Re: [I18n]Re: Li18nux Locale Name Guideline Public Review

Pablo Saratxaga Tue, 22 Jan 2002 03:23:54 -0800

Kaixo!

I thing you misunderstood one of my comments:

On Tue, Jan 22, 2002 at 11:11:20AM +0100, Bram Moolenaar wrote:

> > > Locale names are always in ASCII and thus are indifferent to the current
> > > locale.
> > 
> > You are wrong.
> > uppercase(i) will give different results in English or Turkish locale.
> > same for lowercase(I).
> > Maybe those are the only two cases involving ascii letters; but that also
> > mean that if the name of a Turkish locale includes an 'i' the result may be
> > that it won't work as expected.
> 
> I don't know the uppercase() or lowercase() function.

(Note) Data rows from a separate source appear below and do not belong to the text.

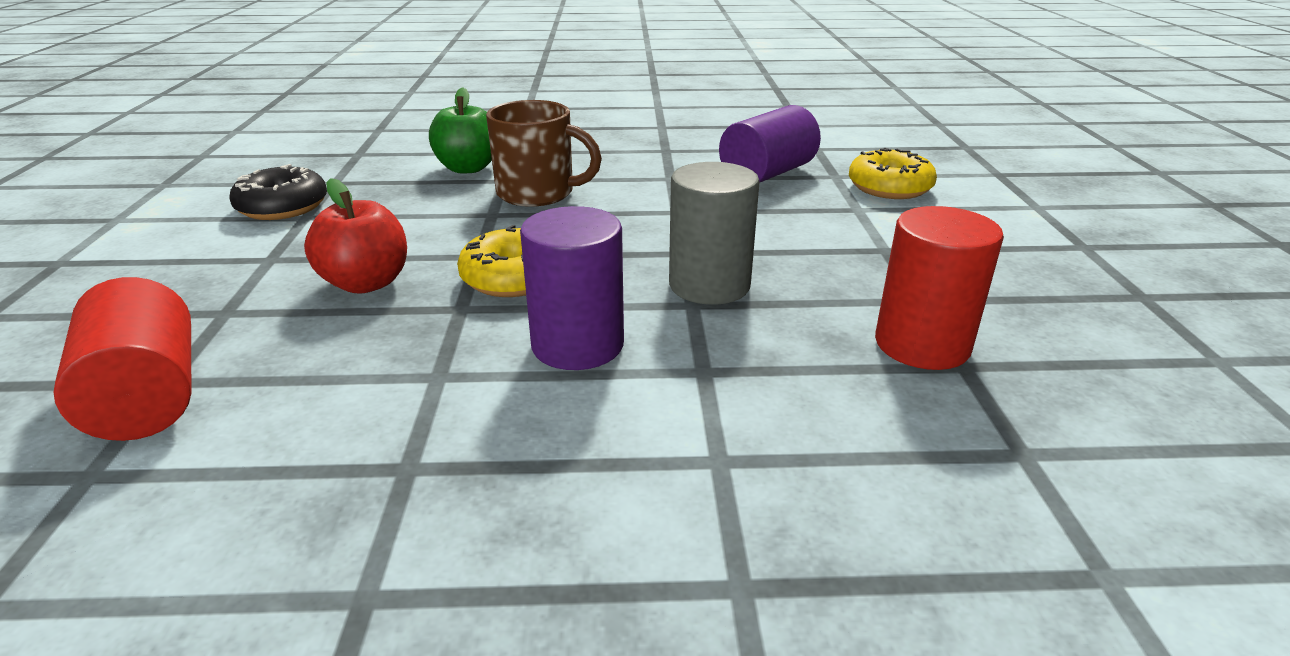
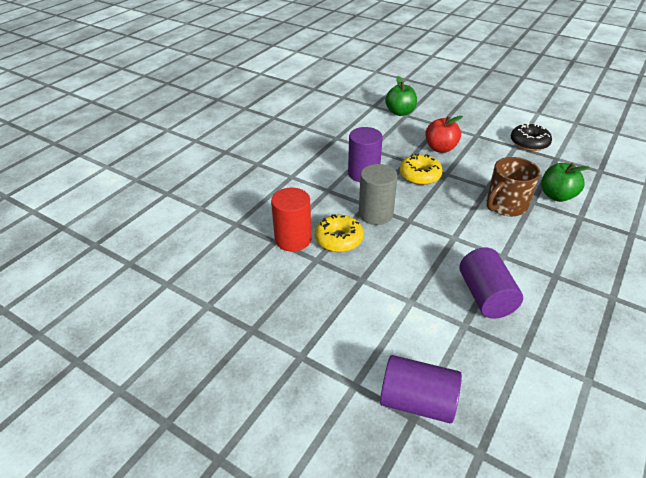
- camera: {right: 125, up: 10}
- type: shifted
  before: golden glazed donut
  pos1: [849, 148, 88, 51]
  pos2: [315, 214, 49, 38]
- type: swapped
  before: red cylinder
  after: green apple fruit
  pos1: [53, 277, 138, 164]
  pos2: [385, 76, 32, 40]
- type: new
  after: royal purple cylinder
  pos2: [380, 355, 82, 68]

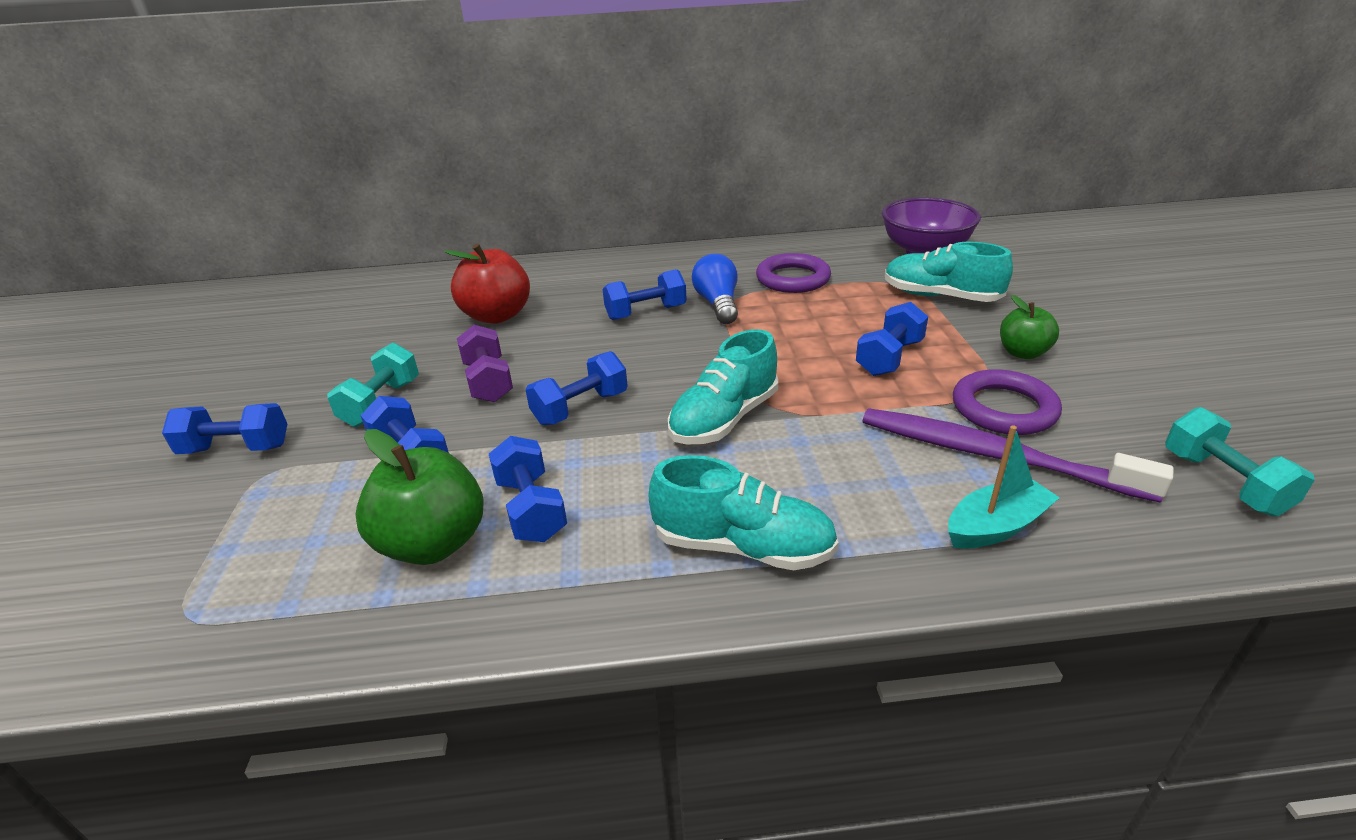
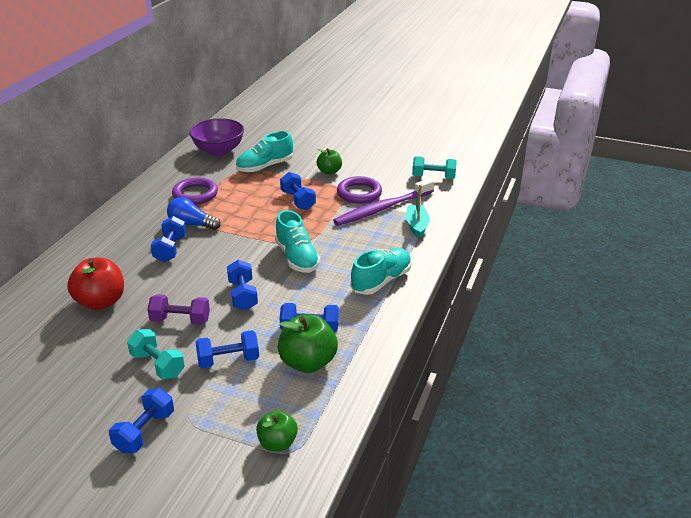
- camera: {right: -65, up: 0}
- type: new
  after: green apple fruit
  pos2: [256, 410, 42, 41]

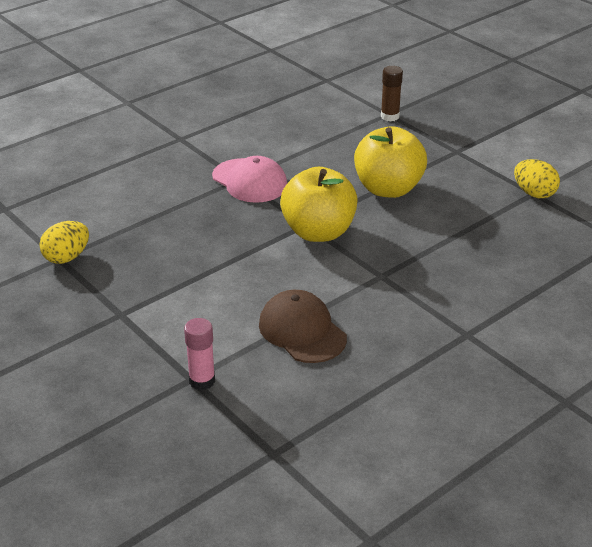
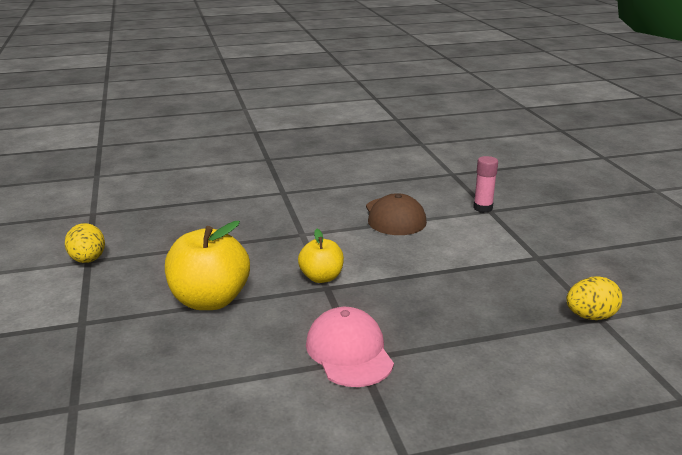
- camera: {right: -155, up: -10}
- type: gone
  before: dark brown glue stick
  pos1: [381, 66, 22, 55]
- type: scaled
  before: golden apple fruit
  pos1: [280, 167, 78, 75]
  pos2: [298, 229, 46, 54]
  scale: 0.58

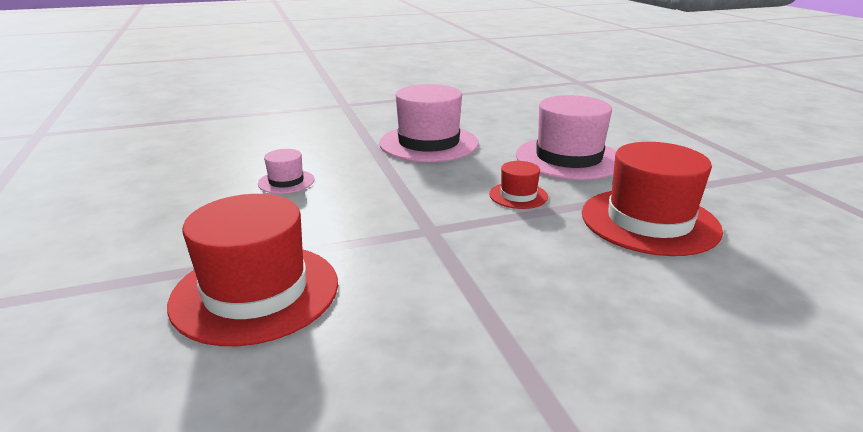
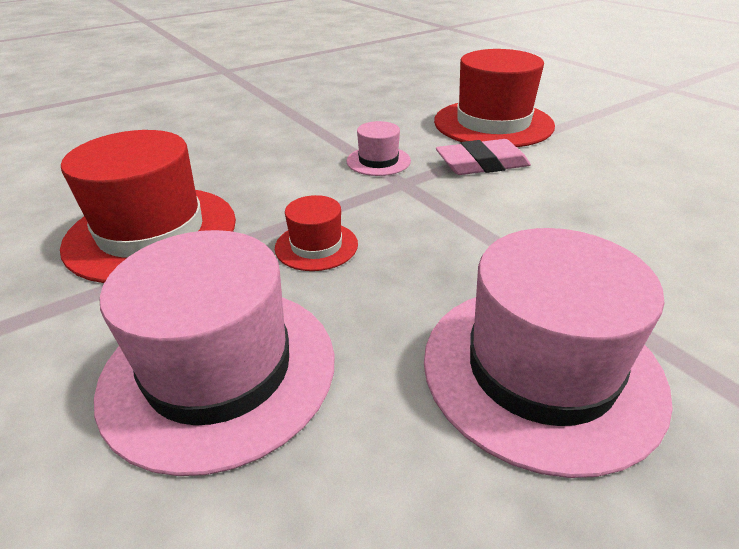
- camera: {right: 165, up: 10}
- type: shifted
  before: pink top hat
  pos1: [258, 149, 56, 45]
  pos2: [347, 121, 64, 55]
- type: new
  after: pink eraser
  pos2: [436, 139, 95, 36]

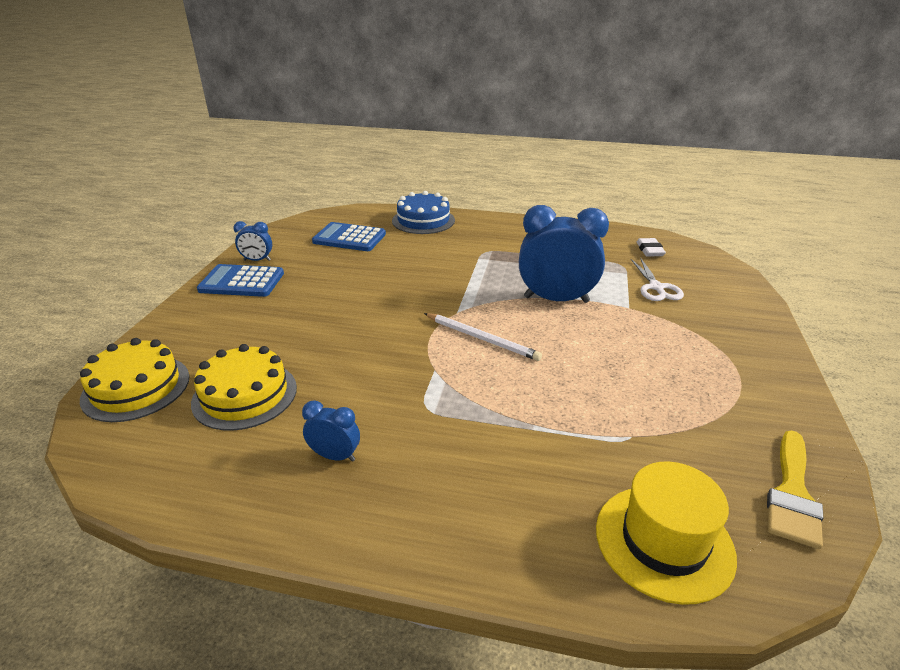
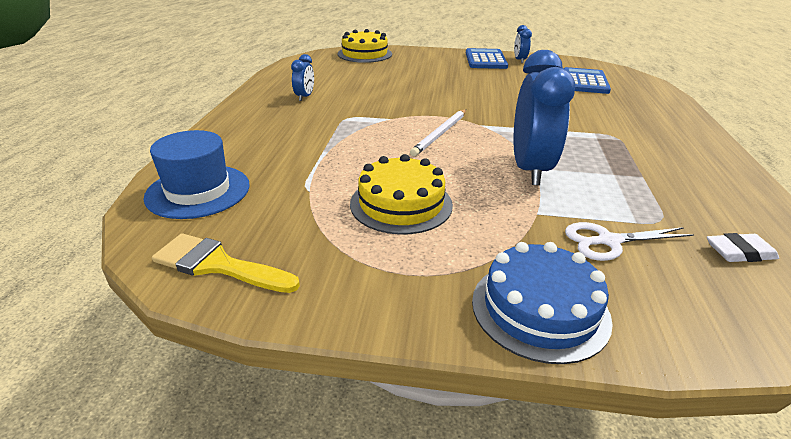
- camera: {right: 85, up: 0}
- type: shifted
  before: cobalt layer cake
  pos1: [392, 191, 63, 43]
  pos2: [472, 242, 141, 122]
- type: shifted
  before: golden layer cake
  pos1: [191, 344, 106, 87]
  pos2: [350, 154, 103, 81]
- type: repainted
  before: golden top hat
  after: cobalt top hat
  pos1: [596, 462, 141, 143]
  pos2: [143, 130, 107, 89]

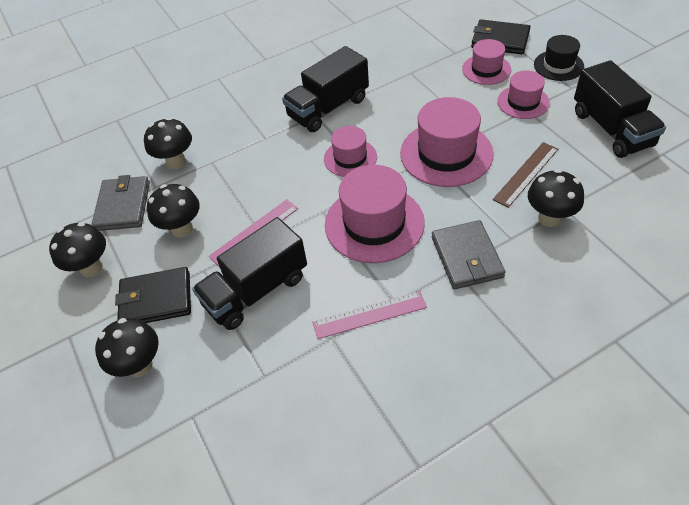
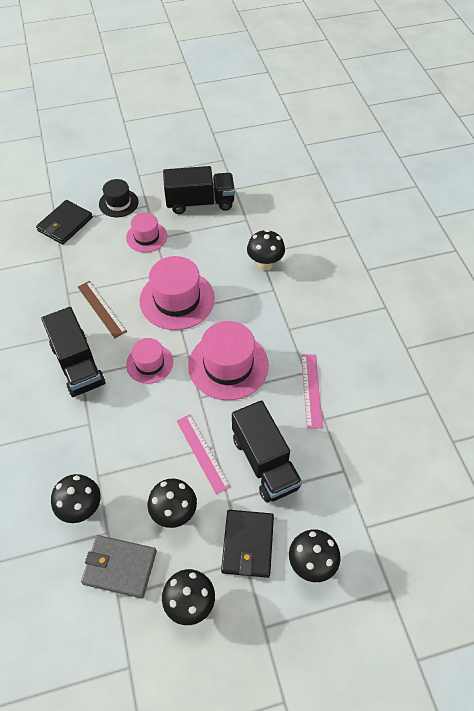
- camera: {right: -80, up: 5}
- type: gone
  before: pink top hat
  pos1: [462, 39, 49, 46]
- type: shifted
  before: dark brown straightedge
  pos1: [493, 142, 65, 66]
  pos2: [78, 281, 49, 57]
- type: gone
  before: ash-grey wallet
  pos1: [432, 220, 74, 69]

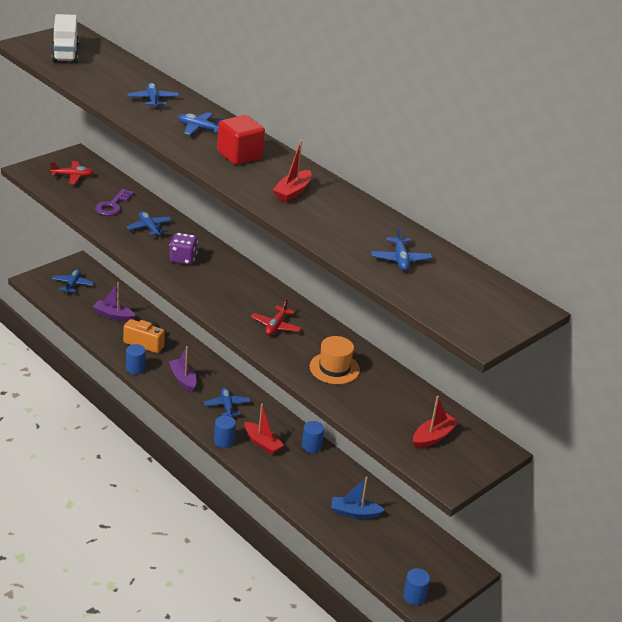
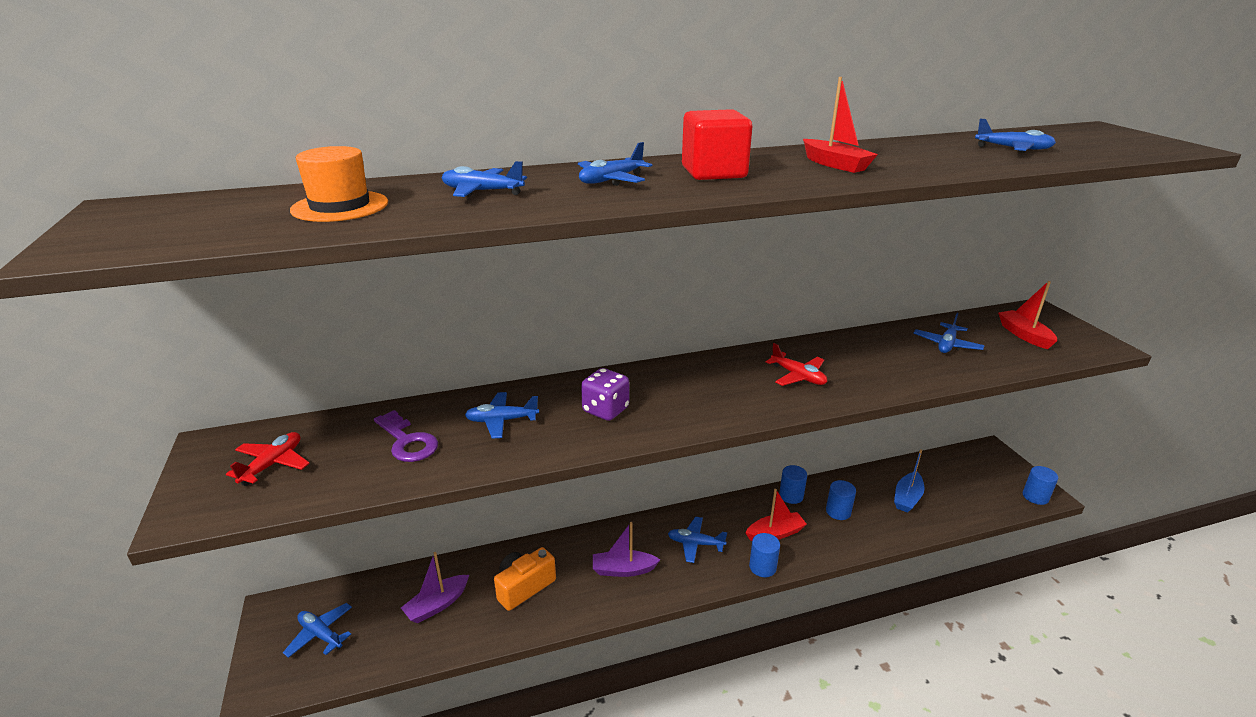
- camera: {right: -60, up: -5}
- type: gone
  before: white truck
  pos1: [52, 14, 27, 49]
- type: shifted
  before: orange top hat
  pos1: [310, 336, 50, 48]
  pos2: [290, 146, 98, 76]
- type: shifted
  before: cobalt cylinder
  pos1: [126, 344, 20, 31]
  pos2: [826, 480, 30, 40]
- type: new
  after: cobalt aeroplane
  pos2: [914, 313, 70, 40]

Or whatever they are named; I mean upercasing and lowercasing.

> It's very easy to
> change case without using the current locale, just using the ASCII
> characters.

But 'i' and 'I' *ARE* ascii characters; yet they behave in a locale dependent
way for upper casing and lowercasing.
ascii and "C" locale are not the same thing.

> I think it's obvious that the current locale should not
> apply to the locale name itself.

It is not obvious.
If the case insensitivness is implemented with standard functions, like
strcasecmp(), then the result will be dependent on the locale.
That means for example that setting  LANG=english while in "C"
will, work, then setting LANG=turkish while in english will work too;
but setting back LANG=english won't, as in Turkish 'i' and 'I' are not the
same letter with different case.

Try it; do a very simple program that does strcasecmp('i','I') and try it
in a Turkish locale.

> > The gains of having case insensitive locale naming are in practice
> > very small; and it may even introduce bugs and problems for Turkish
> > users (they already have too often problems due to the peculiar case
> > changing rules for dot and dotless i's).
> 
> If we treat the locale name as plain ASCII then this problem won't
> exist.

This problem has nothing to do with the charset encoding; it will be the
same even if you use EBCDIC.
The problem is not with the encoding, but with the notion of "case
insensitivness" itself. Simply the case pairs are not the same in all
locales; so, in order for it to work, you must implement a wrong case
insensitivness, not a real one, but one that is broken in Turkish locale;
creating user unfriendliness for users of Turkish locale.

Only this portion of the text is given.